About this task: Copy nothing but the lines from the one containing "住所からカーシェア・ステーションを探す" through the last line of the entries below, exactly as written and without pictures.

=======

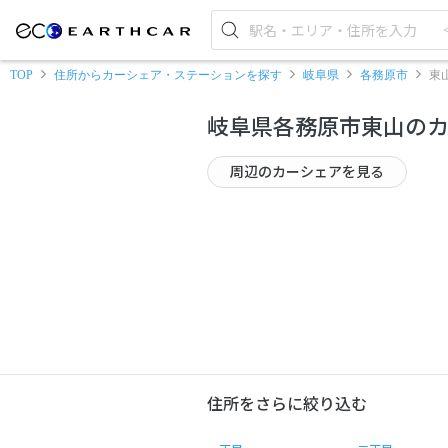
TOP
住所からカーシェア・ステーションを探す
岐阜県
各務原市
東
岐阜県各務原市東山の
周辺のカーシェアを見る
住所をさらに絞り込む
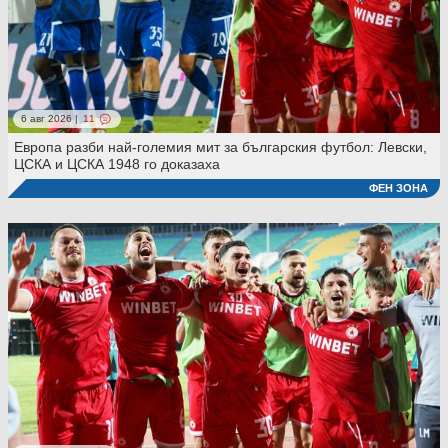
6 авг 2026 |
11
Европа разби най-големия мит за българския футбол: Левски,
ЦСКА и ЦСКА 1948 го доказаха
ФЕН ЗОНА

=======

Answer for this exercise:
住所からカーシェア・ステーションを探す
岐阜県
各務原市
東
岐阜県各務原市東山の
周辺のカーシェアを見る
住所をさらに絞り込む
6 авг 2026 |
11
Европа разби най-големия мит за българския футбол: Левски,
ЦСКА и ЦСКА 1948 го доказаха
ФЕН ЗОНА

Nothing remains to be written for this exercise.